Un titre à tout prix
Le sprint final du LOSC commence donc à Saint-Etienne, ce soir. Geoffroy-Guichard, première étape d’une fin de saison difficile pour les Dogues, qui les verra affronter le PSG, à deux reprises, Sochaux et Rennes. Avec quatre points d’avance sur l’OM à quatre journées de la fin, la volonté de se focaliser sur la finale de la Coupe de France face aux Parisiens pourrait presque paraître légitime. L’obsession du trophée, le désir, pour cette génération dorée lilloise, de bonifier cette belle saison en gagnant un titre, autant de raisons pour occulter le championnat le temps d’une 35ème journée. Une probable erreur que Rudi Garcia tente d’éviter, en évoquant avec ses joueurs la nécessité de garder la tête sur les épaules : « On va continuer à ne s’occuper que du match qui vient, de nos propres performances et résultats. On a occulté la finale de notre esprit. Ce serait très mal la préparer que de ne pas penser à demain (mardi) et au Championnat » . Prendre les matches les uns après les autres : maxime célèbre du football, aussi efficace qu’hypocrite. Car au fond, l’idée est bonne, mais il est impossible pour des joueurs qui, pour la plupart, n’ont jamais rien gagné, de s’ôter de la tête la perspective d’un magnifique doublé.

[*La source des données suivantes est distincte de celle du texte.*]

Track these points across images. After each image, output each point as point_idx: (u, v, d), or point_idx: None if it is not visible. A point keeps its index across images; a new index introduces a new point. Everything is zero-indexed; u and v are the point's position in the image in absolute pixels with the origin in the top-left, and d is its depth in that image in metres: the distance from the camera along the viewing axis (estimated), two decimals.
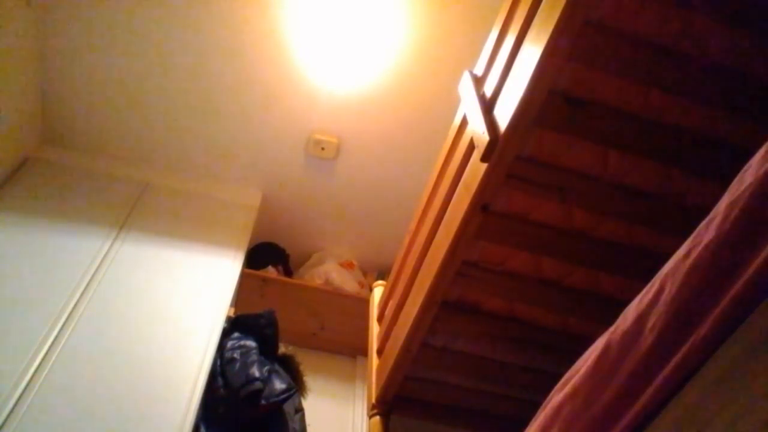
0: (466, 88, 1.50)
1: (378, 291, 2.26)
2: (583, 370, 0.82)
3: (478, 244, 1.45)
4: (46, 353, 1.78)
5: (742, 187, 0.67)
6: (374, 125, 2.57)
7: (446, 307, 1.60)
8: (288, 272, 2.87)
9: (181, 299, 2.11)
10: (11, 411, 1.62)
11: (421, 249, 1.65)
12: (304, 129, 2.58)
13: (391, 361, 1.77)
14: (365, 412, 2.16)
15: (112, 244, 2.19)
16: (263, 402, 1.80)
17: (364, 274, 2.97)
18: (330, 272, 2.77)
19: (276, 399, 1.82)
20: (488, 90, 1.38)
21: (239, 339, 2.02)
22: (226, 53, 2.35)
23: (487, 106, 1.34)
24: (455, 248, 1.43)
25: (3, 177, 2.28)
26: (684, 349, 0.67)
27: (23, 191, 2.27)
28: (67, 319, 1.89)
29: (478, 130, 1.31)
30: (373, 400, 1.90)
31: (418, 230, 1.76)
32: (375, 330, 2.11)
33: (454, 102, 1.61)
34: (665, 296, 0.72)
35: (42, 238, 2.11)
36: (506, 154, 1.26)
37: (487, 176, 1.29)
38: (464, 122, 1.51)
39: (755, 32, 1.11)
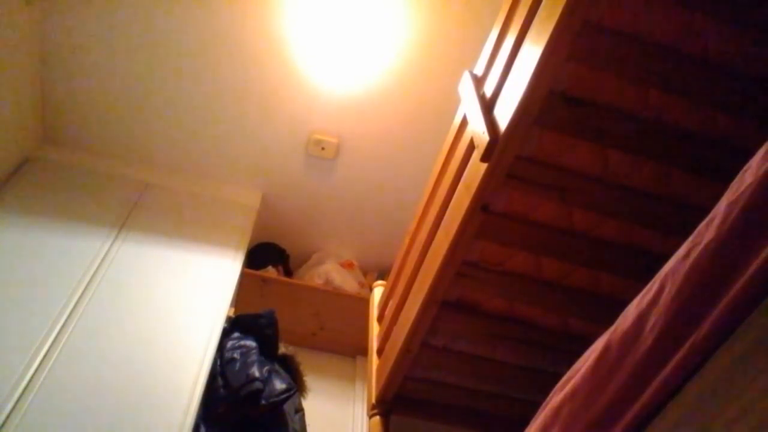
0: (466, 88, 1.49)
1: (378, 291, 2.26)
2: (583, 370, 0.82)
3: (478, 244, 1.45)
4: (46, 353, 1.78)
5: (742, 187, 0.67)
6: (374, 125, 2.57)
7: (446, 307, 1.60)
8: (288, 272, 2.87)
9: (181, 299, 2.11)
10: (12, 411, 1.62)
11: (421, 249, 1.65)
12: (304, 129, 2.58)
13: (391, 361, 1.77)
14: (365, 412, 2.16)
15: (112, 244, 2.19)
16: (263, 402, 1.80)
17: (364, 274, 2.97)
18: (330, 272, 2.77)
19: (276, 399, 1.82)
20: (488, 90, 1.38)
21: (239, 339, 2.02)
22: (227, 53, 2.35)
23: (487, 106, 1.34)
24: (455, 248, 1.43)
25: (3, 177, 2.28)
26: (684, 349, 0.67)
27: (23, 191, 2.27)
28: (67, 319, 1.89)
29: (478, 130, 1.31)
30: (373, 400, 1.90)
31: (418, 230, 1.76)
32: (375, 330, 2.11)
33: (454, 102, 1.61)
34: (665, 296, 0.72)
35: (42, 238, 2.11)
36: (506, 154, 1.26)
37: (487, 176, 1.28)
38: (464, 122, 1.51)
39: (755, 32, 1.11)
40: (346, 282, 2.78)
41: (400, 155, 2.66)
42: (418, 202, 1.83)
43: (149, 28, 2.28)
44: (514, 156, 1.27)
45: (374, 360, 1.99)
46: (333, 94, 2.48)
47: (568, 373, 0.88)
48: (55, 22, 2.24)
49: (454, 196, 1.46)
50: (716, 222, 0.69)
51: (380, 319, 2.09)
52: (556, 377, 0.92)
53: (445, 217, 1.51)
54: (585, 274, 1.51)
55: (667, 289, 0.72)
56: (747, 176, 0.67)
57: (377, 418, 1.86)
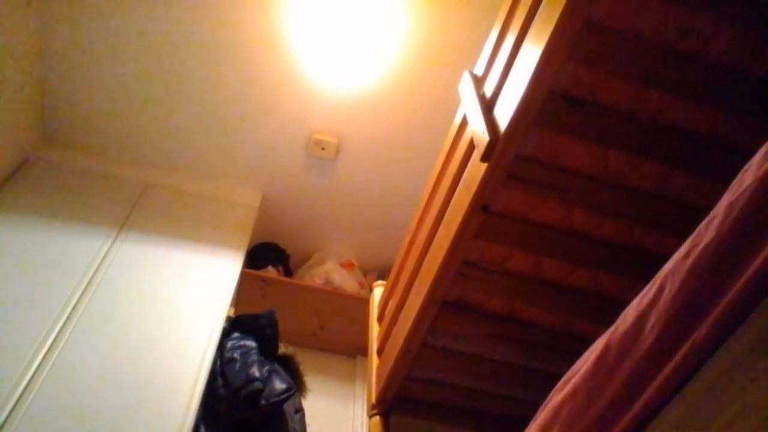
0: (466, 88, 1.50)
1: (378, 291, 2.26)
2: (583, 370, 0.82)
3: (478, 244, 1.45)
4: (46, 353, 1.78)
5: (742, 187, 0.66)
6: (374, 125, 2.57)
7: (446, 307, 1.60)
8: (288, 272, 2.87)
9: (181, 299, 2.11)
10: (11, 411, 1.62)
11: (421, 249, 1.65)
12: (304, 129, 2.58)
13: (391, 361, 1.77)
14: (365, 412, 2.16)
15: (112, 244, 2.19)
16: (263, 402, 1.80)
17: (364, 274, 2.97)
18: (330, 272, 2.77)
19: (276, 399, 1.82)
20: (488, 90, 1.38)
21: (239, 339, 2.02)
22: (227, 53, 2.35)
23: (487, 106, 1.34)
24: (455, 248, 1.43)
25: (3, 177, 2.28)
26: (684, 349, 0.67)
27: (23, 191, 2.27)
28: (67, 319, 1.89)
29: (478, 130, 1.31)
30: (373, 400, 1.90)
31: (418, 230, 1.76)
32: (375, 330, 2.11)
33: (454, 102, 1.61)
34: (665, 296, 0.72)
35: (42, 238, 2.11)
36: (506, 154, 1.26)
37: (487, 176, 1.28)
38: (464, 122, 1.51)
39: (756, 32, 1.11)
40: (346, 282, 2.78)
41: (400, 155, 2.66)
42: (418, 202, 1.83)
43: (149, 28, 2.28)
44: (514, 156, 1.27)
45: (374, 360, 1.99)
46: (333, 94, 2.48)
47: (568, 373, 0.88)
48: (55, 23, 2.24)
49: (454, 196, 1.46)
50: (716, 222, 0.69)
51: (380, 319, 2.09)
52: (556, 377, 0.92)
53: (445, 217, 1.51)
54: (585, 274, 1.51)
55: (667, 289, 0.72)
56: (747, 176, 0.67)
57: (377, 418, 1.86)
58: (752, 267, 0.62)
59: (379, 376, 1.90)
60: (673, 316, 0.70)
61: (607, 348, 0.79)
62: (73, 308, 1.93)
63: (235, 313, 2.22)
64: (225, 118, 2.53)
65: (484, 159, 1.26)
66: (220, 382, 1.89)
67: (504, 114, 1.24)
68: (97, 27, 2.27)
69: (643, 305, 0.75)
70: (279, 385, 1.86)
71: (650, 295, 0.75)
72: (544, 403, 0.91)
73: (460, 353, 1.77)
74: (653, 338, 0.71)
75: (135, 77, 2.40)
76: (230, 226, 2.50)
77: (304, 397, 2.05)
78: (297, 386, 1.96)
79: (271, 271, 2.71)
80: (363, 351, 2.30)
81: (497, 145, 1.23)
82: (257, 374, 1.84)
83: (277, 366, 1.97)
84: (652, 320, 0.72)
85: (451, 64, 2.26)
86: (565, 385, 0.87)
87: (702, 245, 0.69)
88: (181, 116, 2.52)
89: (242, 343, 1.99)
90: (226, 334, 2.06)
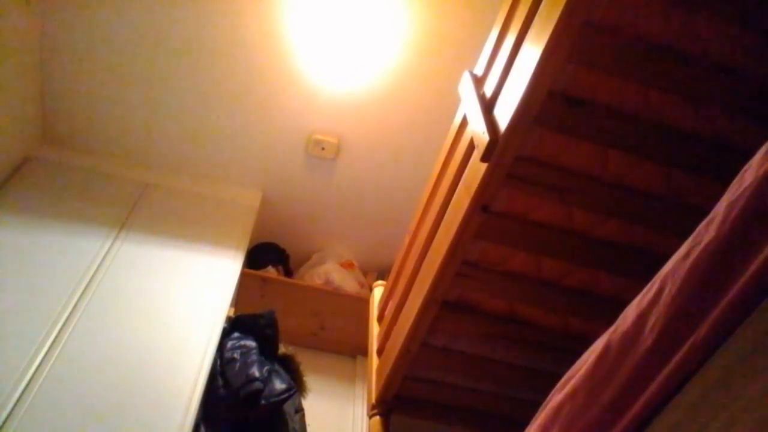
0: (466, 88, 1.49)
1: (378, 291, 2.26)
2: (583, 370, 0.82)
3: (478, 244, 1.45)
4: (46, 354, 1.78)
5: (742, 187, 0.67)
6: (374, 125, 2.57)
7: (446, 307, 1.60)
8: (288, 272, 2.87)
9: (181, 299, 2.11)
10: (11, 411, 1.62)
11: (421, 249, 1.65)
12: (304, 129, 2.58)
13: (391, 361, 1.77)
14: (365, 412, 2.16)
15: (112, 244, 2.19)
16: (263, 402, 1.80)
17: (364, 274, 2.97)
18: (330, 272, 2.77)
19: (276, 399, 1.82)
20: (488, 90, 1.38)
21: (239, 339, 2.02)
22: (227, 53, 2.35)
23: (487, 106, 1.34)
24: (455, 248, 1.43)
25: (3, 177, 2.28)
26: (684, 349, 0.67)
27: (23, 191, 2.27)
28: (66, 319, 1.89)
29: (478, 130, 1.31)
30: (373, 400, 1.90)
31: (418, 230, 1.76)
32: (375, 330, 2.11)
33: (454, 102, 1.61)
34: (665, 296, 0.72)
35: (42, 238, 2.11)
36: (506, 154, 1.26)
37: (487, 176, 1.28)
38: (464, 122, 1.51)
39: (756, 32, 1.11)
40: (346, 282, 2.78)
41: (400, 155, 2.66)
42: (418, 202, 1.83)
43: (149, 28, 2.28)
44: (514, 156, 1.27)
45: (374, 360, 1.99)
46: (333, 94, 2.48)
47: (568, 373, 0.88)
48: (55, 22, 2.24)
49: (454, 196, 1.46)
50: (716, 222, 0.69)
51: (380, 319, 2.09)
52: (556, 377, 0.92)
53: (445, 217, 1.50)
54: (585, 274, 1.51)
55: (667, 289, 0.72)
56: (747, 176, 0.67)
57: (377, 418, 1.86)
58: (752, 267, 0.62)
59: (379, 376, 1.90)
60: (673, 316, 0.70)
61: (607, 348, 0.79)
62: (73, 308, 1.93)
63: (235, 313, 2.22)
64: (225, 118, 2.53)
65: (484, 159, 1.26)
66: (220, 382, 1.89)
67: (504, 114, 1.24)
68: (96, 27, 2.27)
69: (643, 305, 0.75)
70: (279, 385, 1.86)
71: (650, 295, 0.75)
72: (544, 403, 0.91)
73: (460, 353, 1.77)
74: (653, 338, 0.71)
75: (135, 77, 2.40)
76: (230, 226, 2.50)
77: (304, 397, 2.05)
78: (297, 386, 1.96)
79: (271, 271, 2.71)
80: (363, 351, 2.30)
81: (497, 145, 1.23)
82: (257, 374, 1.84)
83: (277, 366, 1.97)
84: (652, 320, 0.72)
85: (451, 64, 2.26)
86: (565, 385, 0.87)
87: (702, 245, 0.69)
88: (181, 116, 2.52)
89: (242, 343, 1.99)
90: (226, 334, 2.06)
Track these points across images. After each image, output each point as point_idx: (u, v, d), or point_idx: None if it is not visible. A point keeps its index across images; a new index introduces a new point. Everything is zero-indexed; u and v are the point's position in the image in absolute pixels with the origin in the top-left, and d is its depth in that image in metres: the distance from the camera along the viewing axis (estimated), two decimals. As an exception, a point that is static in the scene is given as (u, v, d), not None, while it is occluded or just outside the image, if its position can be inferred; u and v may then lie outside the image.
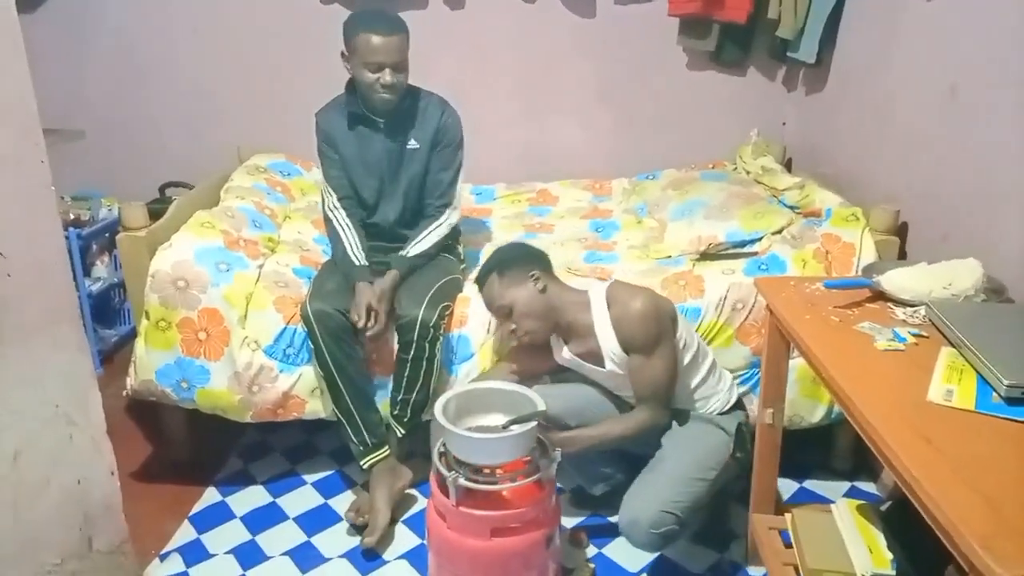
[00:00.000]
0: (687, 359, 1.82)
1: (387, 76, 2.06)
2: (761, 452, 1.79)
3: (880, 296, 1.58)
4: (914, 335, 1.40)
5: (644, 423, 1.79)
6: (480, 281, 1.92)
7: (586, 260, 2.44)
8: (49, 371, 1.44)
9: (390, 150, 2.20)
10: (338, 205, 2.20)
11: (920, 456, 1.04)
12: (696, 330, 2.01)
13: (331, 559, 1.97)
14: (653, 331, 1.72)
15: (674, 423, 1.86)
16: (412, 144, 2.20)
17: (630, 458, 1.95)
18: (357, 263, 2.13)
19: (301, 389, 2.12)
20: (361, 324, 2.00)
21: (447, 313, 2.08)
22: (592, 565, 1.92)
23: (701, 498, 1.75)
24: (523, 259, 1.89)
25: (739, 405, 1.92)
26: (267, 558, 1.98)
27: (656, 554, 1.93)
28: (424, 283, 2.09)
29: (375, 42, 2.03)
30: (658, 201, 2.76)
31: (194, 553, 2.00)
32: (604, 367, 1.82)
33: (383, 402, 2.13)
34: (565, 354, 1.92)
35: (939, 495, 0.95)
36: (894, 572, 1.45)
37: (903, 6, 2.22)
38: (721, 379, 1.91)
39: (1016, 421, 1.12)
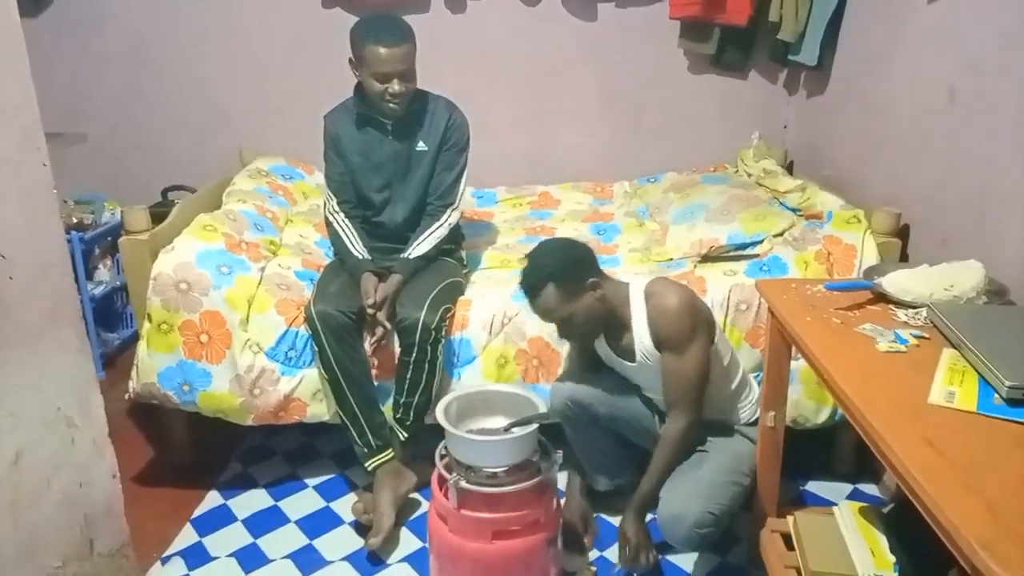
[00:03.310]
0: (721, 366, 1.81)
1: (395, 86, 2.08)
2: (763, 455, 1.79)
3: (882, 298, 1.58)
4: (915, 337, 1.40)
5: (680, 431, 1.75)
6: (533, 290, 1.74)
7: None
8: (51, 374, 1.44)
9: (398, 152, 2.22)
10: (338, 209, 2.23)
11: (922, 458, 1.04)
12: None
13: (333, 562, 1.97)
14: (687, 328, 1.70)
15: (705, 434, 1.86)
16: (421, 146, 2.22)
17: (636, 458, 1.95)
18: (360, 257, 2.17)
19: (303, 392, 2.12)
20: (370, 301, 2.02)
21: (448, 316, 2.08)
22: (594, 568, 1.91)
23: (736, 502, 1.76)
24: (579, 266, 1.75)
25: None
26: (269, 561, 1.98)
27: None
28: (425, 286, 2.10)
29: (382, 53, 2.04)
30: (659, 204, 2.76)
31: (196, 556, 2.00)
32: (634, 361, 1.81)
33: (386, 405, 2.13)
34: (599, 347, 1.90)
35: (941, 497, 0.95)
36: (896, 575, 1.45)
37: (904, 9, 2.22)
38: (751, 392, 1.92)
39: (1018, 422, 1.12)
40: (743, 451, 1.84)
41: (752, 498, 1.83)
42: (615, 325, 1.82)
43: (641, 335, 1.77)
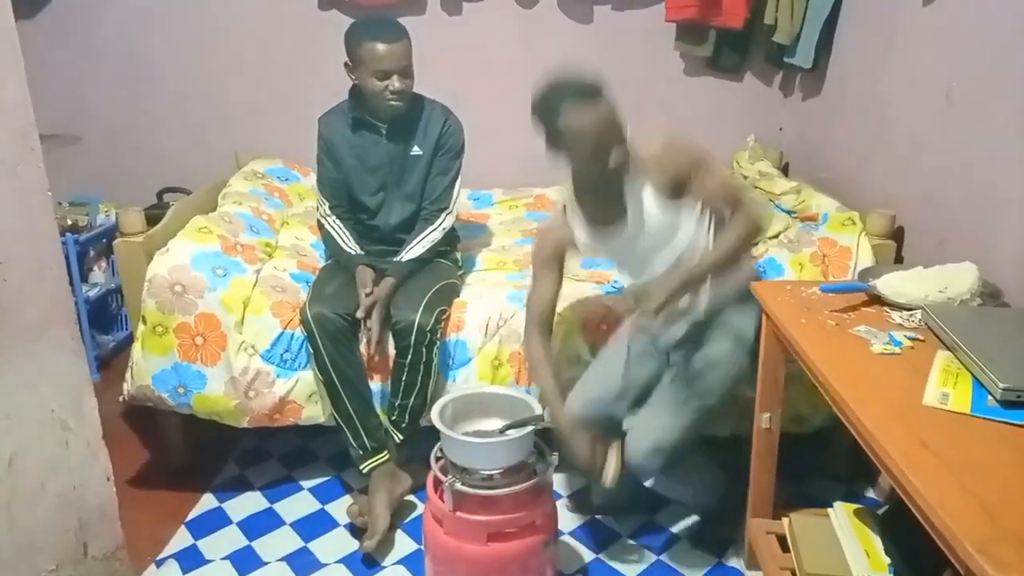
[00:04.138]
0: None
1: (395, 82, 2.09)
2: (759, 456, 1.79)
3: (876, 300, 1.58)
4: (910, 339, 1.40)
5: (746, 219, 1.62)
6: (593, 94, 1.68)
7: (583, 265, 2.44)
8: (45, 376, 1.44)
9: (393, 156, 2.22)
10: (330, 212, 2.24)
11: (916, 460, 1.04)
12: None
13: (328, 565, 1.97)
14: (695, 150, 1.70)
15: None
16: (415, 151, 2.22)
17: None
18: (353, 253, 2.19)
19: (298, 394, 2.12)
20: (367, 290, 2.04)
21: (444, 318, 2.08)
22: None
23: (693, 428, 1.74)
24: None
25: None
26: (264, 564, 1.98)
27: (649, 560, 1.95)
28: (420, 288, 2.10)
29: (380, 50, 2.05)
30: (655, 206, 2.76)
31: (190, 559, 1.99)
32: (626, 217, 1.71)
33: (381, 408, 2.13)
34: (582, 235, 1.81)
35: (935, 499, 0.95)
36: (891, 576, 1.45)
37: (899, 11, 2.22)
38: None
39: (1011, 424, 1.12)
40: (719, 359, 1.74)
41: (747, 499, 1.83)
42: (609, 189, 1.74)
43: (647, 187, 1.72)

Un doublé qui passera par une victoire samedi, à Saint Denis en finale de Coupe de France contre Paris, mais qui également par une victoire dans le Chaudron vert. Non, à cette période de l’année, inutile de parler de match nul. Pour le LOSC comme pour l’OM, la victoire est impérative : « Si on fait une contre-performance à Saint-Etienne et que Marseille gagne son match… » . Bah les Marseillais reviendront à deux points, voire un. Loin d’être inquiet, Rudi Garcia justifie ici sa politique de l’autruche et sa volonté de ne pas se projeter.
Balmont : « Bien en leaders »
Un message reçu cinq sur cinq par ses ouailles, notamment par Florent Balmont : « On est bien dans cette position de leader. On y prend goût aussi mais il n’y a pas trop d’euphorie dans le vestiaire car on sait que ça peut aller vite, raconte Balmont. Pour le moment, on est sur les deux tableaux. Le prochain match, c’est Saint-Étienne. Il est bien qu’il y ait une rencontre comme celle-là avant samedi. Ça nous permet d’éviter de trop penser à la finale » . Le problème n’est pas de penser à la finale. Car l’idée de se retrouver en short sur la pelouse du Stade de France en fin de saison n’a jamais dérangé un footballeur. Le problème pour les Lillois, c’est que contrairement aux Marseillais, ils n’ont encore rien gagné. C’est donc une peur de la copie blanche qui pourrait plomber les Lillois en fin de saison. Avec quatre points d’avance, le matelas est presque aussi confortable que le calendrier est compliqué. À quatre journées de la fin et avec trois périlleuses rencontres à suivre, ne pas s’imposer à Saint-Etienne reviendrait, presque, à se tirer une balle dans le pied. Une plaie dans laquelle le PSG saura remuer le couteau qu’il a entre les dents.